I recently pointed out that certain operations require multiple transactions to complete.
The dynamic model updater framework DMU, on the other hand, takes complete control over the transaction handling, making it impossible to incorporate such a multi-transaction operation.
The updater framework is designed to enable an add-in to incorporate its own additional behaviour into a running transaction to react to changes in the model. The advantage is that the entire operation including the custom add-in behaviour is encapsulated in one single transaction. This comes at a price, as said: the add-in has no control whatsoever over the transaction management. It thus also obviously cannot add additional transactions into the process.
Let me present a powerful and generic workaround to this limitation, suggested by Rudolf Honke.
He ran into this issue when trying to group elements in an updater, for instance for his dynamic insulation and dynamic arrangement of elements on a terrain surface tools. The dynamic insulation group behaves almost like a custom entity in AutoCAD:
The element arrangement on terrain can be used to place trees, lampposts, and other objects to follow a curve and update automatically to changes in the curve:
The narration for these two videos is in German, by Mr Honke himself. The dynamic insulation tool is also available in an English version, but that has not yet been uploaded.Both of these tools generate and handle groups of elements and react dynamically to later changes of the model.
The reaction makes use of the DMU; there is no other choice. However, the entire update operation requires ungrouping, modifying and regrouping of elements and cannot be achieved within the single transaction provided.
Additional transactions in the IUpdater would be required to handle this gracefully.
In lack of this, here is Rudolf's workaround:
- In the updater, save a list of elements requiring update.
- Subscribe to the Idling event.
- In the Idling event handler, call the standard add-in command that has no restrictions on its transaction handling.
- In the command, process the queued up elements and clear the list.

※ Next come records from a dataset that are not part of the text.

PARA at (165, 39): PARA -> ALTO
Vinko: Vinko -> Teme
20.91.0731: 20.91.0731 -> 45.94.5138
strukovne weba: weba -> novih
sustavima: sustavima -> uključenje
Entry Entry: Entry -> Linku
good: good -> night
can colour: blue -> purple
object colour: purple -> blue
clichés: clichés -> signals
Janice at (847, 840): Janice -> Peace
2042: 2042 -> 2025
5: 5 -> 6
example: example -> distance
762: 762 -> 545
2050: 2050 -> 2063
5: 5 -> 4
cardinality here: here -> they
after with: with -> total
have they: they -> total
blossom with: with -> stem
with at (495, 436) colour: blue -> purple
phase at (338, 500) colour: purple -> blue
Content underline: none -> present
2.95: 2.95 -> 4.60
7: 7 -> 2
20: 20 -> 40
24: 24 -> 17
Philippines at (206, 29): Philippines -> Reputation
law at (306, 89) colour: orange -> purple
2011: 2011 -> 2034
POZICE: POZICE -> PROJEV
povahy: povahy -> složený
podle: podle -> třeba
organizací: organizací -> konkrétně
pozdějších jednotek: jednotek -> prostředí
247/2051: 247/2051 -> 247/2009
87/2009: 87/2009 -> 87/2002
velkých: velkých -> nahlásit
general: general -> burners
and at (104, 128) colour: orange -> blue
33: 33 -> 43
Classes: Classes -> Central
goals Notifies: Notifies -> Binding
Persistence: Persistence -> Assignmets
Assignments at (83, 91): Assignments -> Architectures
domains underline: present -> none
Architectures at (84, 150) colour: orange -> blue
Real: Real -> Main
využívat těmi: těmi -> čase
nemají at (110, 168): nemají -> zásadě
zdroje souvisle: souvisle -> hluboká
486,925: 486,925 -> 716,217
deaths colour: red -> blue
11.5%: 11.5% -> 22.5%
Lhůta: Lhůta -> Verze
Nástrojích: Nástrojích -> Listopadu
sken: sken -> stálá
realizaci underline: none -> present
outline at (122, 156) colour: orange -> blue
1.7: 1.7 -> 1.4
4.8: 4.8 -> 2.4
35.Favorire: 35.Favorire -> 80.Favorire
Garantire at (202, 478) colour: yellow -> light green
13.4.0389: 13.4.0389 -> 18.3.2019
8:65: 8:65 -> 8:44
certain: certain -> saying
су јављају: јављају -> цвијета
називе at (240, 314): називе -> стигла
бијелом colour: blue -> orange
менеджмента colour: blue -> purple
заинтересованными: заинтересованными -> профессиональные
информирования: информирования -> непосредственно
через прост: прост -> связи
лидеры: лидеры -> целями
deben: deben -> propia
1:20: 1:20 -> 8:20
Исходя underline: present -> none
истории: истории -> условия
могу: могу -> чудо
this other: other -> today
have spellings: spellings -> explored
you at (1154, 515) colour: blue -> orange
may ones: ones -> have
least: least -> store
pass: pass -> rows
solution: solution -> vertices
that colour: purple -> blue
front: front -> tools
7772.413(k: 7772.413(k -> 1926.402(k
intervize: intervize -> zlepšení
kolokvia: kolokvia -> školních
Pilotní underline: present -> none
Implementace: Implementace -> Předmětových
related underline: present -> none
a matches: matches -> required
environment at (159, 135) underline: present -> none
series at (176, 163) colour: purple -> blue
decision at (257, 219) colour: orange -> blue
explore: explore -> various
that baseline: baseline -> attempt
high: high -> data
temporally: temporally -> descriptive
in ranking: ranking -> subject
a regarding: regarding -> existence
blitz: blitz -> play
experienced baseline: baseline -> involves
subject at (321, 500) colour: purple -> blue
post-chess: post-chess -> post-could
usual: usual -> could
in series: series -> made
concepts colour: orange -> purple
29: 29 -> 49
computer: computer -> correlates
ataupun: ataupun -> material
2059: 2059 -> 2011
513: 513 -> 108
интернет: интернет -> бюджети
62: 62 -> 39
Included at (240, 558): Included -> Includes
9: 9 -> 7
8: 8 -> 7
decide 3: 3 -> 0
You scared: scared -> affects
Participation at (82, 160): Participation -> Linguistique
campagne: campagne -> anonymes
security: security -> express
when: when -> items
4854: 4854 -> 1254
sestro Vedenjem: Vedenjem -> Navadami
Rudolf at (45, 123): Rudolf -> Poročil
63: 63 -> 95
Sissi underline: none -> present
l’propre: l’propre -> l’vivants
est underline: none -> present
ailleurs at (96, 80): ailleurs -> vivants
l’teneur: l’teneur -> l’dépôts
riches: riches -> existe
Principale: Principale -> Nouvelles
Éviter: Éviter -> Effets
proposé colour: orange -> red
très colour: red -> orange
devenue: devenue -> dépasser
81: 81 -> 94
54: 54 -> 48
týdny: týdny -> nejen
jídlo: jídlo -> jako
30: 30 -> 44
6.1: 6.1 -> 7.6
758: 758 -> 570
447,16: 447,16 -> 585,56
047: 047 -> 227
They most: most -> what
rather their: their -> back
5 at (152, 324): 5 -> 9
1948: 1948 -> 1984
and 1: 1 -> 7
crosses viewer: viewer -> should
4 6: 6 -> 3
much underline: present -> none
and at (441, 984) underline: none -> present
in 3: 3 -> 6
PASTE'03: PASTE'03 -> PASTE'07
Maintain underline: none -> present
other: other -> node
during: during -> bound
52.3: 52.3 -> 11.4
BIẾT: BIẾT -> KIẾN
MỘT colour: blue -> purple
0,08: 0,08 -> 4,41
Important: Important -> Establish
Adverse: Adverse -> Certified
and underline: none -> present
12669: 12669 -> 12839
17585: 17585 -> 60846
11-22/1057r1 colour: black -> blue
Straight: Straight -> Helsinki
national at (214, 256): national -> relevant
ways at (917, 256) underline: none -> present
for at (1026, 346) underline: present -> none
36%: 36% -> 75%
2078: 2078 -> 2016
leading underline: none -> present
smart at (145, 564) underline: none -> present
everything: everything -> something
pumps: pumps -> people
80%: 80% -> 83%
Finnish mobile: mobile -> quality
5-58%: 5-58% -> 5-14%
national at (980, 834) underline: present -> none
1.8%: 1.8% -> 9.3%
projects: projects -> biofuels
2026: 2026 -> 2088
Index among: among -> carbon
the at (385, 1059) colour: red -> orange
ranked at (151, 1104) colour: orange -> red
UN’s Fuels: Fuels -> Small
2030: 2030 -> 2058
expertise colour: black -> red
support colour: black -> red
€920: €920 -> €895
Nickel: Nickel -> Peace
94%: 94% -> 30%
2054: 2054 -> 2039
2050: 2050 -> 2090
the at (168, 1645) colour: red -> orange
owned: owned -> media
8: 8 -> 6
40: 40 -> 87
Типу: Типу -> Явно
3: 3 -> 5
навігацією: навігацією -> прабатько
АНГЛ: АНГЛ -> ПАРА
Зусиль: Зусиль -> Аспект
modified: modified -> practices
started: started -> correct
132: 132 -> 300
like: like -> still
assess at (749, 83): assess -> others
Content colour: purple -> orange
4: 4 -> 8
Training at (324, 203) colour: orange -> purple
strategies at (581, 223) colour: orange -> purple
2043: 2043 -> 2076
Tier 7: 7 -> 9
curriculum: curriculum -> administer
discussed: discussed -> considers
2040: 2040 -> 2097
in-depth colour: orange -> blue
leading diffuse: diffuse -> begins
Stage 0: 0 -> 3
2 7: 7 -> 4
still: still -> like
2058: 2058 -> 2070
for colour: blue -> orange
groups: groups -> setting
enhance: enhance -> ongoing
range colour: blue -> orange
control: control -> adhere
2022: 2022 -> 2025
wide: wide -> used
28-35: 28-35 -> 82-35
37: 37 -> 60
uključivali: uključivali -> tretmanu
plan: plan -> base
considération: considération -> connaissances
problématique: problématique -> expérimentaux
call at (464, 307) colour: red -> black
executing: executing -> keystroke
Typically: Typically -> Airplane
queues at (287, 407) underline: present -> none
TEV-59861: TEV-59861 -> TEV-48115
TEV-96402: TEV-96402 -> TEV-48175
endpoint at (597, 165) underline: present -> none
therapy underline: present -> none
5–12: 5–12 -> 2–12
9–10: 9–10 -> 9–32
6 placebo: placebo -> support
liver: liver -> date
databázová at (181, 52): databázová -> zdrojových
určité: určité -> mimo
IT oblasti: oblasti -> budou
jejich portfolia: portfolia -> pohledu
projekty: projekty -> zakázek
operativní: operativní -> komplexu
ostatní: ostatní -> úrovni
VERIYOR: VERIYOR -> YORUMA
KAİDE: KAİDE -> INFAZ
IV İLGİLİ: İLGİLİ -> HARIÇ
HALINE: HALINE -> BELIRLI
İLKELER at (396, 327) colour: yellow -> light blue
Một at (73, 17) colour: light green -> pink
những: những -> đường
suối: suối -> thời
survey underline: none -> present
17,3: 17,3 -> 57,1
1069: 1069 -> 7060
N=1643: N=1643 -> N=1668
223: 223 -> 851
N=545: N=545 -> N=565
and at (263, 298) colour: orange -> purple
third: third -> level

- Unsubscribe from Idling.
In the actual implementation, the elements obviously maintain some data about their relationships, so the modification of an element can easily discover which other elements are affected.
Here are a few more details and several reasons why this is necessary:
- The insulation tool needs to both delete and create new DetailCurves. It also needs to create a new HermiteSpline which is not a DetailCurve at all, by the way. By the way, accessing its ElementId during the insulation creation process requires a (temporary) DocumentChanged event, which is another topic that we will not explore any deeper here. To avoid ForbiddenForDynamicUpdateExceptions, the creation is placed in a completely new transaction.
- The dynamic fence and arranging-items-on-terrain tools require creation of new FamilyInstances, which should be avoided in the IUpdater context, as stated in the Revit API help file RevitAPI.chm.
- The error handling needs to be able to use FailureHandlingOptions, which again means that the add-in has to have full access to the transaction itself.
The IUpdater context is fine for just setting parameters, but these tools need more than that, e.g. deleting elements, creating new ones, adding extensible storage data to handle the element connection logic, handling Failures, etc.
I recently ran into a different case where a developer was trying to make use of the InstanceVoidCutUtils class to insert a void on a modified wall within the updater Execute method. This caused Revit to display an error message saying "Third party updater Xyz has experienced a problem and its action had to be canceled." Removing the one single line triggering the void generation from the updater enables to operation to complete, but the void is still missing, of course. That seems to me like a prime use case for Rudolf's approach as well.